Electrically driven convection in a thin annular film undergoing circular Couette flow

We investigate the linear stability of a thin, suspended, annular film of conducting fluid with a voltage difference applied between its inner and outer edges. For a sufficiently large voltage, such a film is unstable to radially-driven electroconvection due to charges which develop on its free surfaces. The film can also be subjected to a Couette shear by rotating its inner edge. This combination is experimentally realized using films of smectic A liquid crystals. In the absence of shear, the convective flow consists of a stationary, azimuthally one-dimensional pattern of symmetric, counter-rotating vortex pairs. When Couette flow is applied, an azimuthally traveling pattern results. When viewed in a co-rotating frame, the traveling pattern consists of pairs of asymmetric vortices.
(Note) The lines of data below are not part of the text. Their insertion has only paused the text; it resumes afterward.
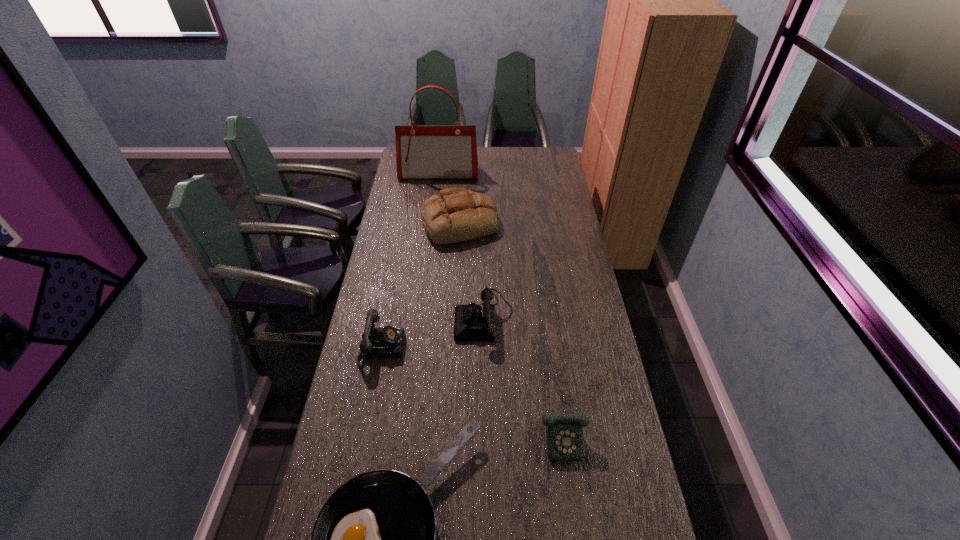
Identify the location of free space located 0.080m on the front face of the second telephone from right to left. The height and width of the screenshot is (540, 960). (433, 317).

Where is `free region located 0.080m on the front face of the second telephone from right to left`? free region located 0.080m on the front face of the second telephone from right to left is located at coordinates (433, 317).

I want to click on free spot located on the front face of the second telephone from right to left, so click(369, 317).

Identify the location of vacant region located 0.060m on the dial of the leftmost telephone. Image resolution: width=960 pixels, height=540 pixels. (421, 349).

In order to click on free space located 0.080m on the dial of the shortest telephone in this screenshot , I will do `click(583, 491)`.

Where is `object located at the far edge`? object located at the far edge is located at coordinates (422, 151).

The width and height of the screenshot is (960, 540). Identify the location of handbag at the left edge. (422, 151).

The image size is (960, 540). I want to click on bread at the left edge, so click(x=454, y=215).

Where is `telephone that is at the left edge`? telephone that is at the left edge is located at coordinates (382, 342).

The width and height of the screenshot is (960, 540). Find the location of `object located in the right edge section of the desktop`. object located in the right edge section of the desktop is located at coordinates pos(564,432).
We calculate the neutral stability boundary for arbitrary radius ratio $\alpha$ and Reynolds number ${{\cal R} e}$ of the shear flow, and obtain the critical control parameter ${\cal R}_c (\alpha, {{\cal R} e})$ and the critical azimuthal mode number ${m_c (\alpha, {{\cal R} e})}$. The Couette flow suppresses the onset of electroconvection, so that ${\cal R}_c (\alpha, {{\cal R} e}) > {\cal R}_c (\alpha,0)$. The calculated suppression is compared with experiments performed at $\alpha = 0.56 $ and $0 \leq {{\cal R} e} \leq 0.22 $.